══ ФРАГМЕНТ ТЕКСТА

Летом состоялось одно из собраний «серапионов» у Горького на Кронверкском. Вот как об этом вспоминает участник собрания Корней Чуковский:
«Я часто видел их вместе: серапионов и Горького. Разговоры у них шли непринужденные, разговоры товарищей по общей работе. Один из таких разговоров я и хочу привести здесь, чтобы показать, каков был тон тогдашних отношений.
— Какого я слышал вчера куплетиста, — сказал Горький, — талант. Он даже потеет талантом. Пел между прочим такие стишки:
Федин, вернувшись тогда из Москвы, рассказал, что в Москве его поразило, как мужик влез в трамвай с оглоблей. Все кричали, возмущались, а он — никакого внимания.
— И не бил никого? — спросил Горький.
— Нет. Приехал куда надо, прошел через вагон и вышел с передней площадки.

════
══ ДАННЫЕ

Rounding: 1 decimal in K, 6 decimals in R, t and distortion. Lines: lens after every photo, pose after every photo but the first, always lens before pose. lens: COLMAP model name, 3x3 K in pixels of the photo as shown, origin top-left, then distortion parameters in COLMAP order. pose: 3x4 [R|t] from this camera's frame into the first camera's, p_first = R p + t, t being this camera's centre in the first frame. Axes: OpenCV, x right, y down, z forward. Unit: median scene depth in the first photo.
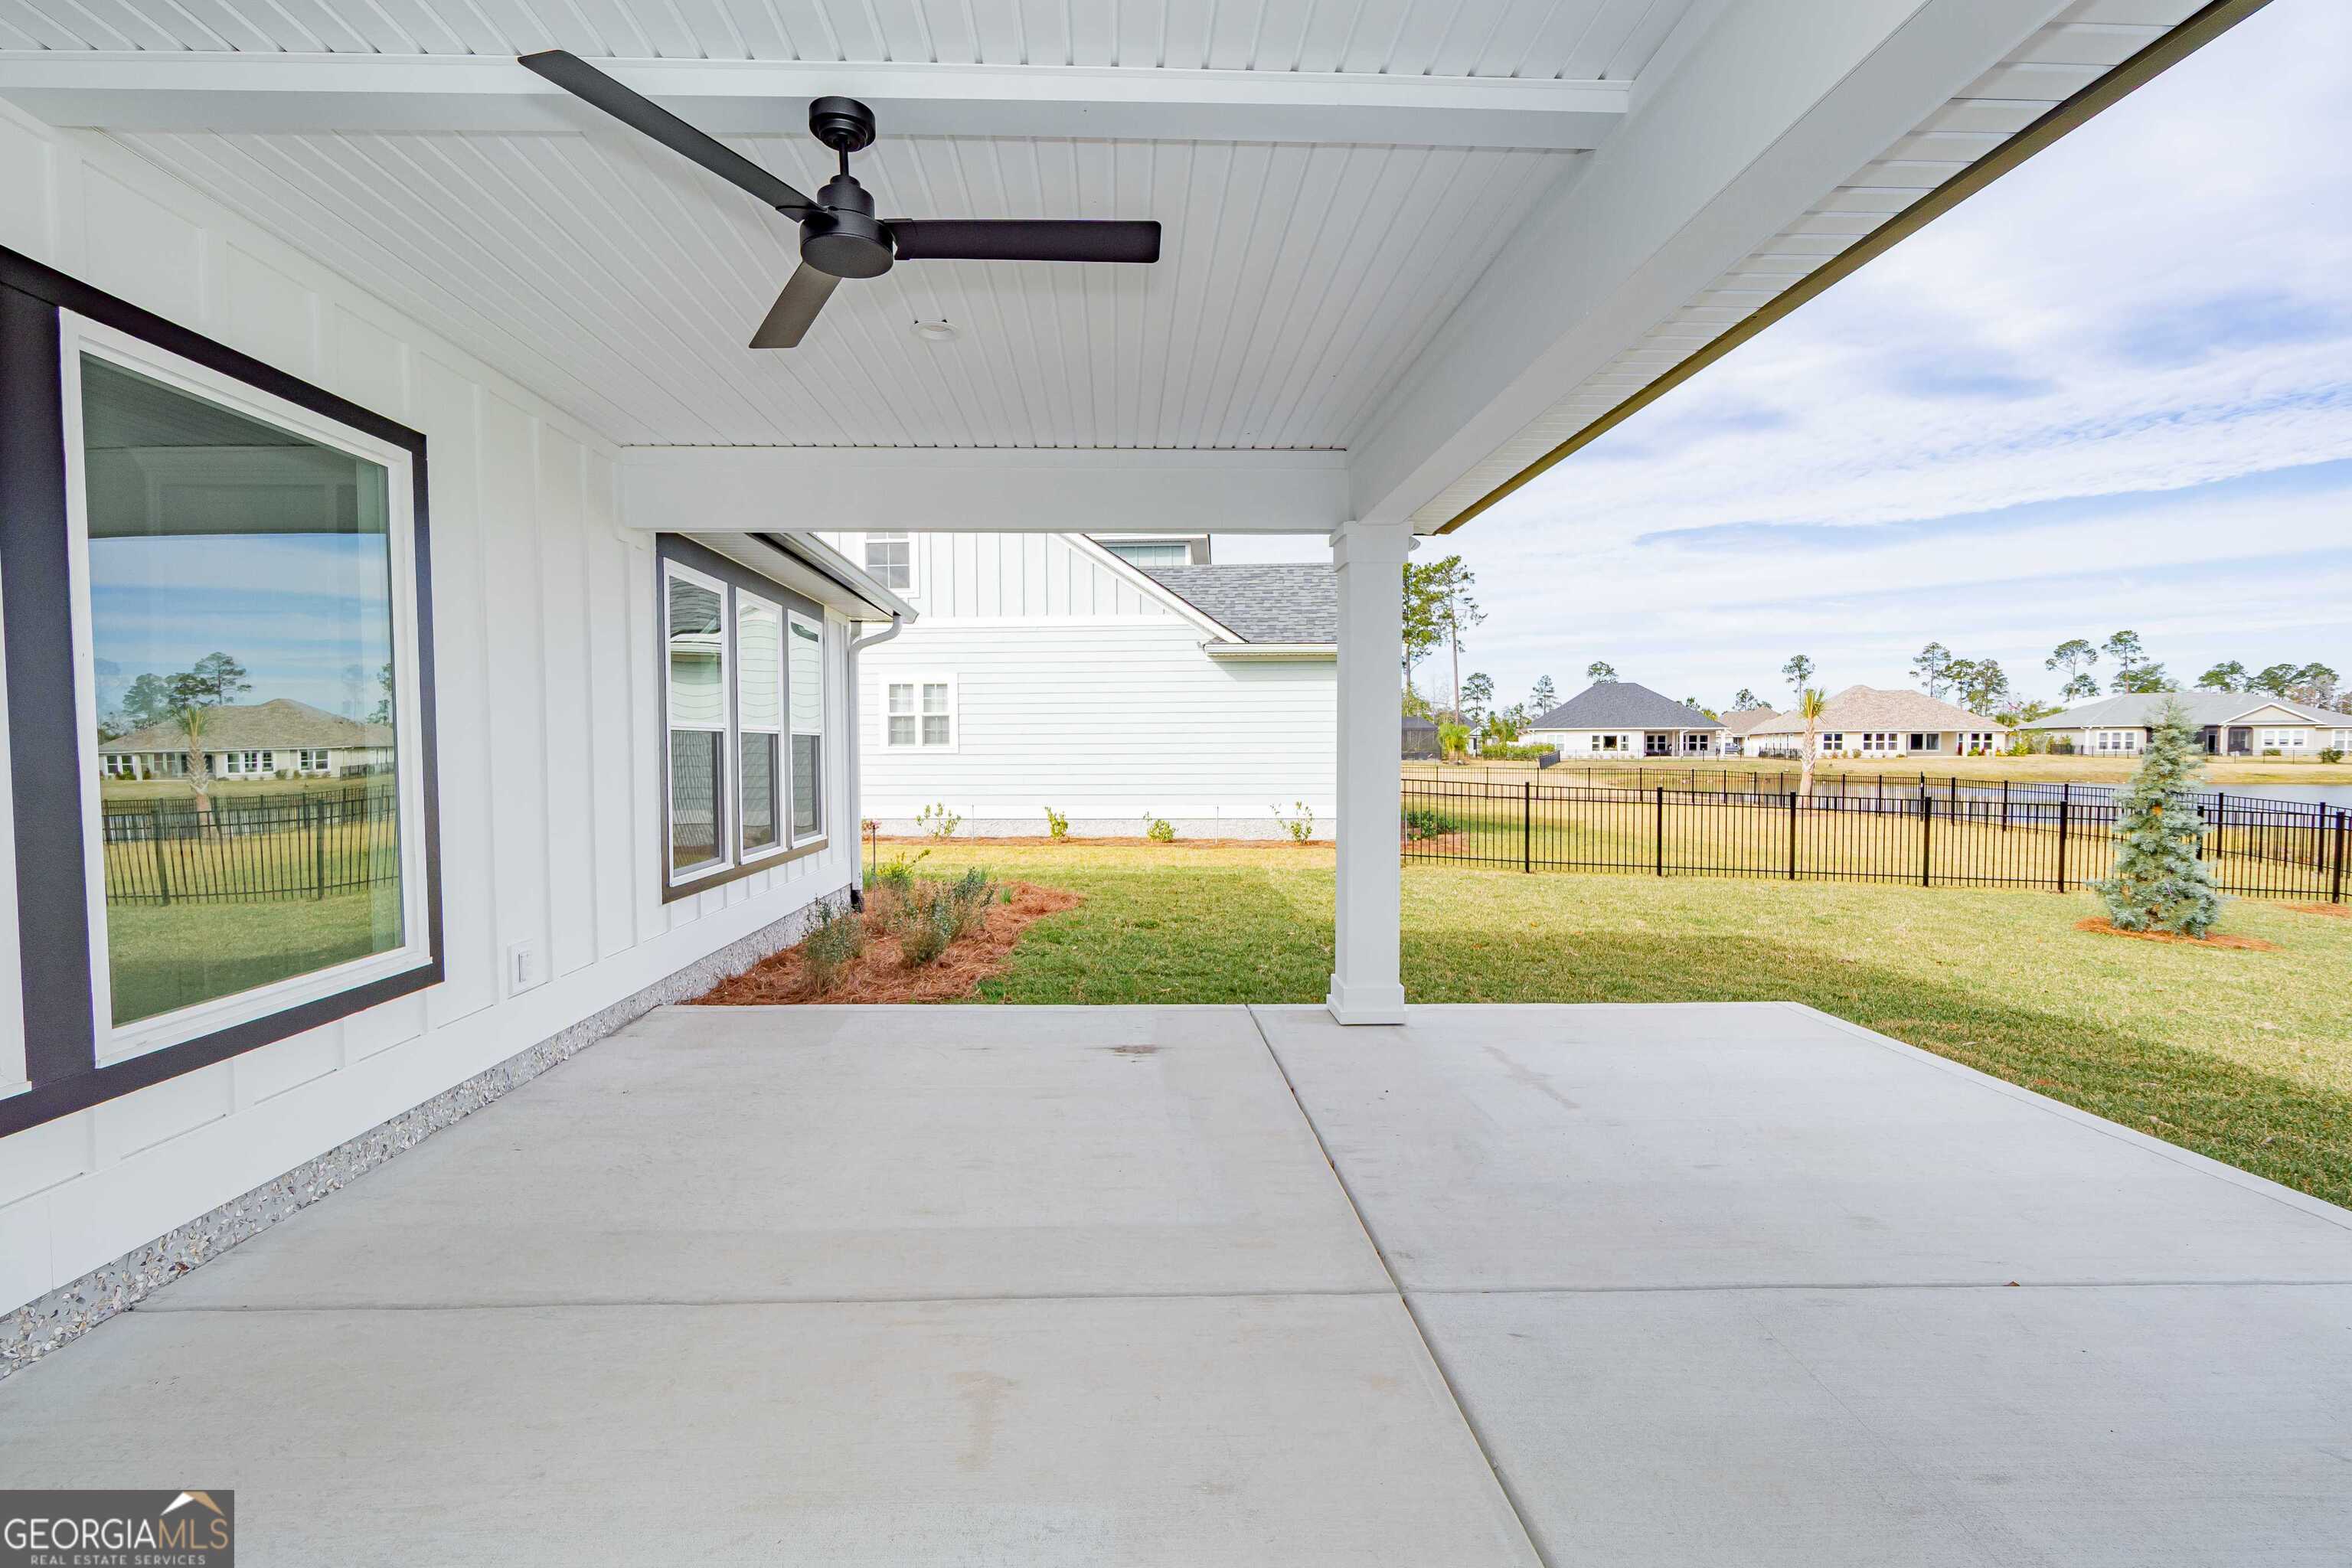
lens RADIAL K [[1021.6, 0, 1136.0], [0, 1021.6, 783.4], [0, 0, 1]] dist [0.009049, -0.001147]
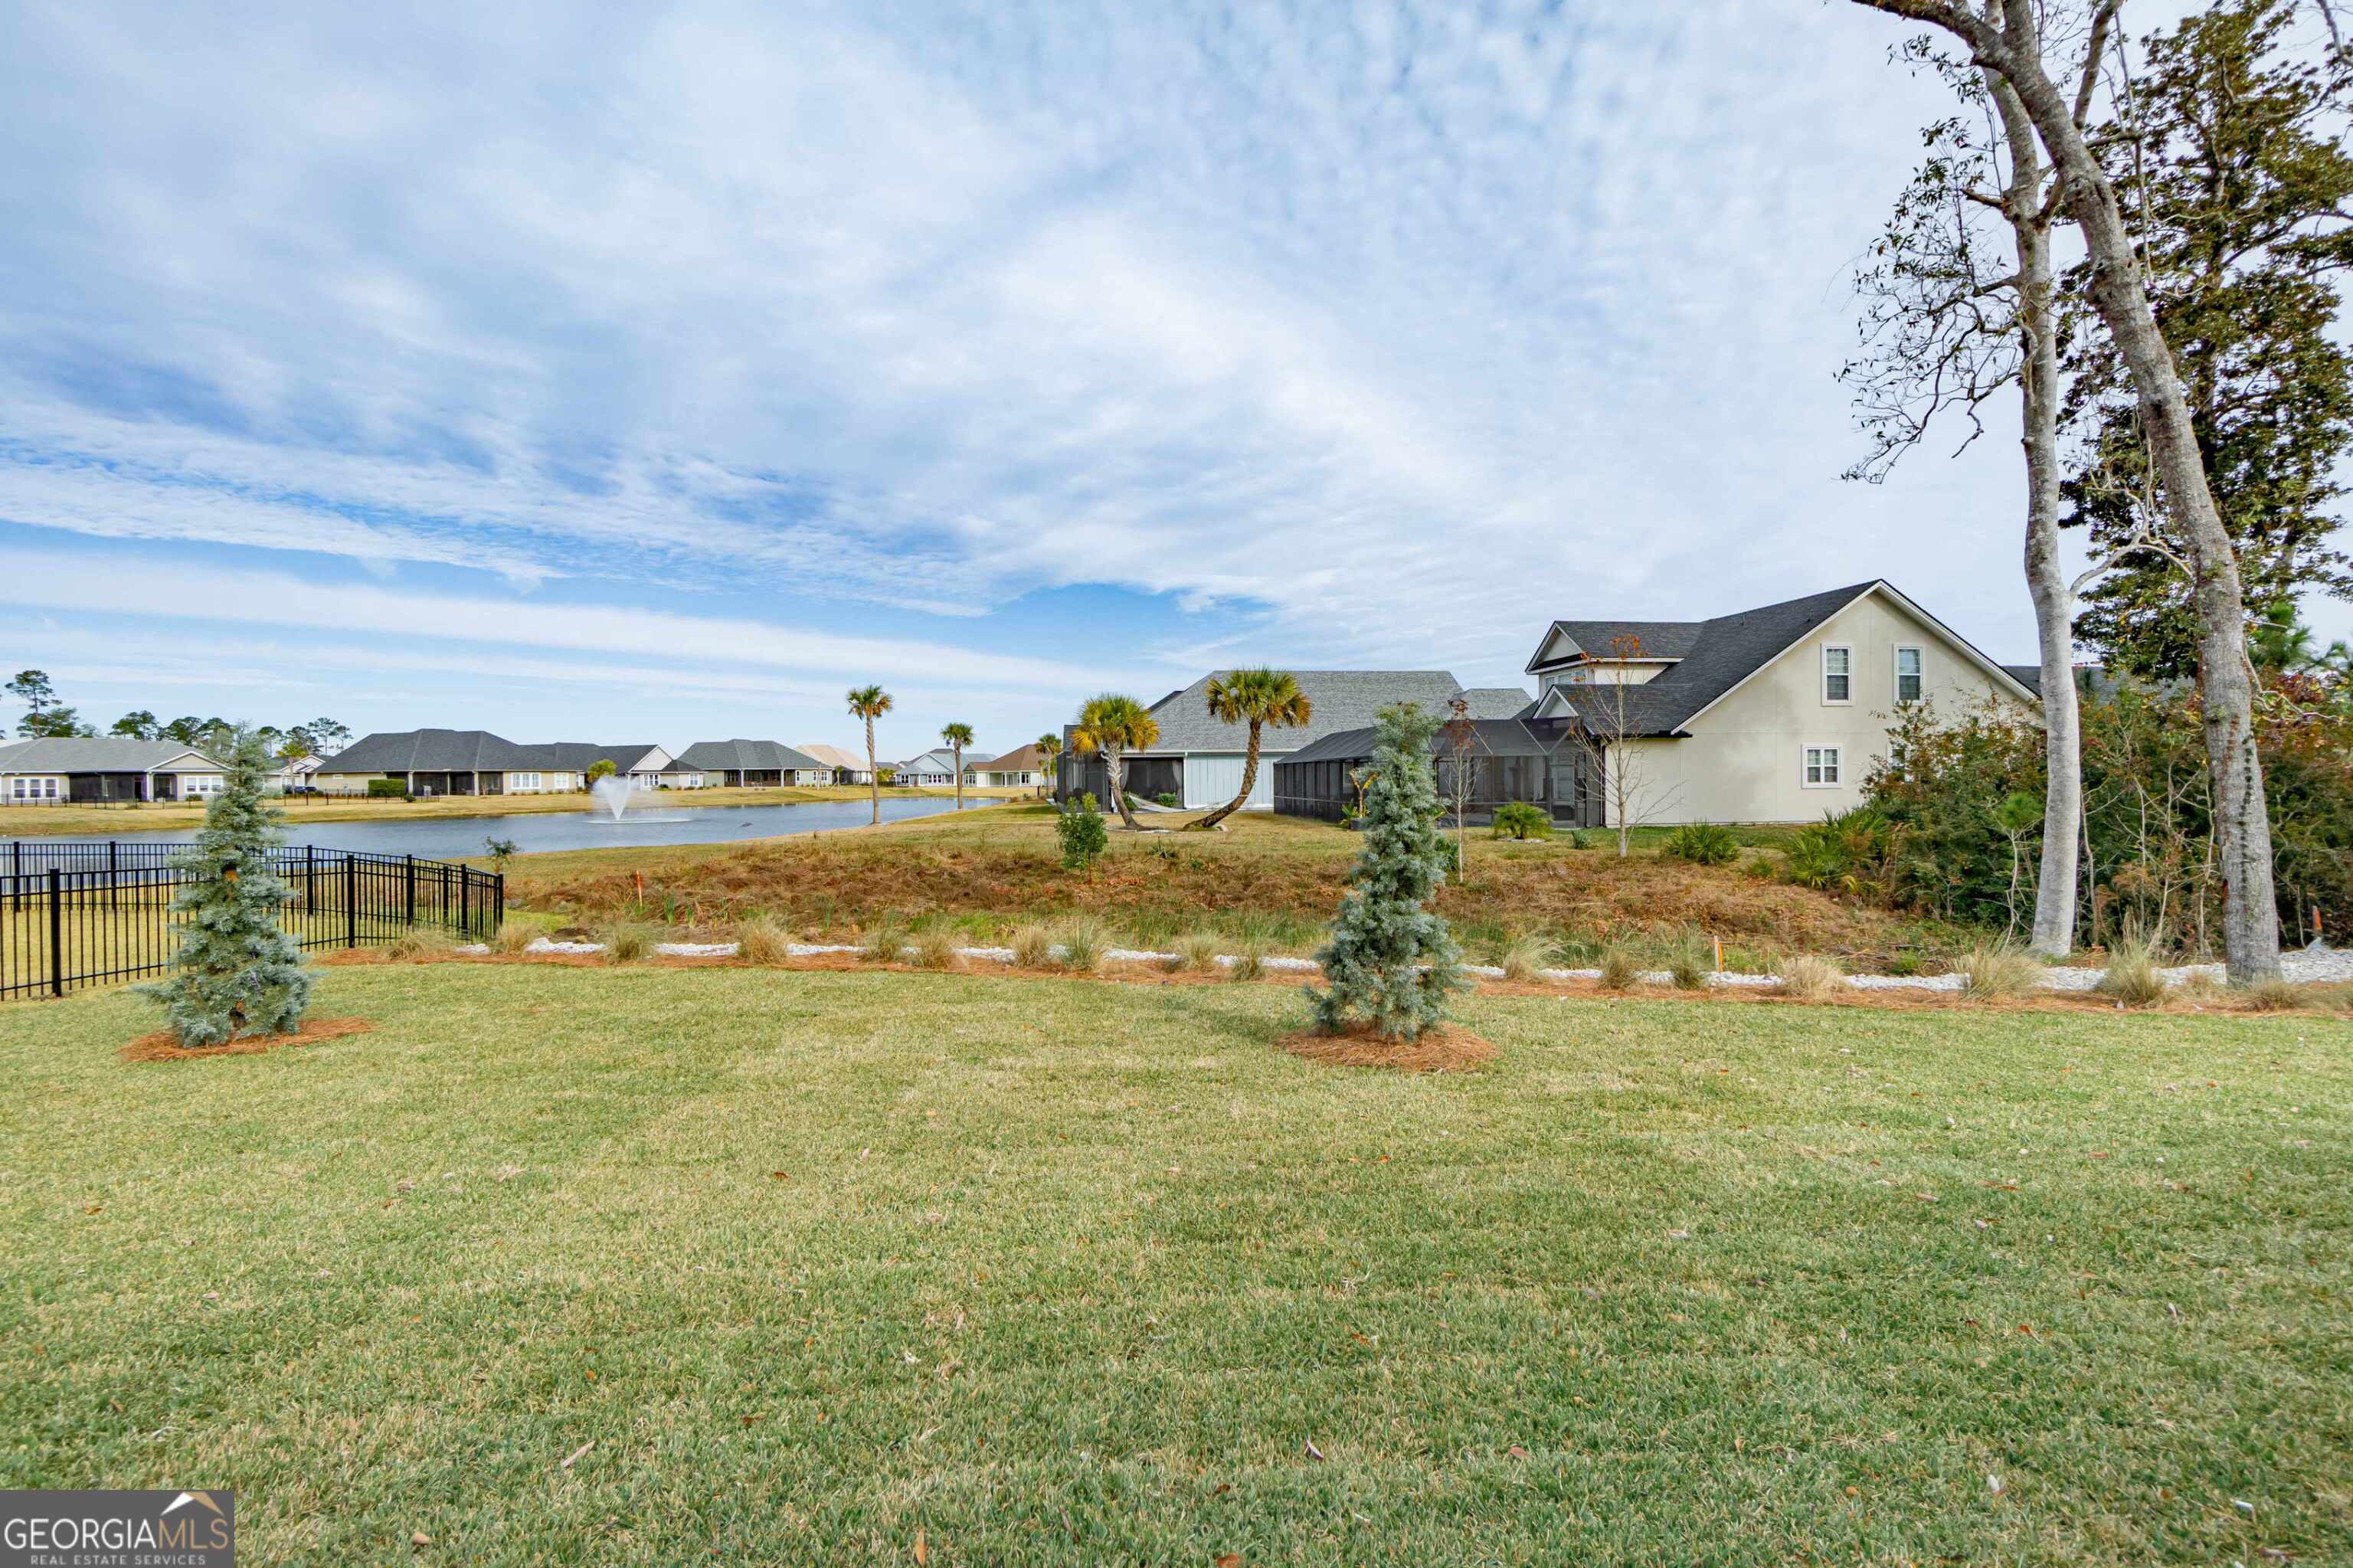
lens RADIAL K [[1022.0, 0, 1175.0], [0, 1022.0, 778.9], [0, 0, 1]] dist [0.009049, -0.001147]
pose [[-0.027628, -0.000027, 0.999618, 0.227571], [0.049908, 0.998753, 0.001406, -0.010354], [-0.998372, 0.049928, -0.027592, 0.334383]]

════

> [ЗАДАНИЕ]: Продолжите воспоминания Чуковского о серапионах и Горьком, начав сразу после последней приведенной реплики.

> [ОТВЕТ]:
— Хозяин! — сказал Горький.
Заговорили о крестьянах. Федин очень живо изобразил замученную городскую девицу, которая, изголодавшись в городе, приволокла в деревню мануфактуру и деньги, чтобы обменять на съестное. «Деньги? — сказала ей баба в первой же избе. — На что мне твои деньги? Поди-ка сюда. Сунь руку. Сунь, не бойся. Глубже, до дна. Вся кадка у меня ими набита, и каждый день муж играет в очко и выигрывает тысяч 100 — 150».
Девица была в отчаянии, но улыбнулась. Баба заметила у нее золотой зуб сбоку. «Что это у тебя такое?» — «Зуб». — «Золотой?» — «Золотой». — «Что же ты его сбоку спрятала? Выставила бы спереди. Нравится мне этот зуб, я бы тебе за него картошки сколько хочешь дала...» Девица взяла вилку и выковыряла зуб. Баба сказала: «Ступай вниз. Набери картошки сколько хочешь. Сколько поднимешь». Та навалила много, но поднять не могла. Баба равнодушно: «Ну, отсыпь».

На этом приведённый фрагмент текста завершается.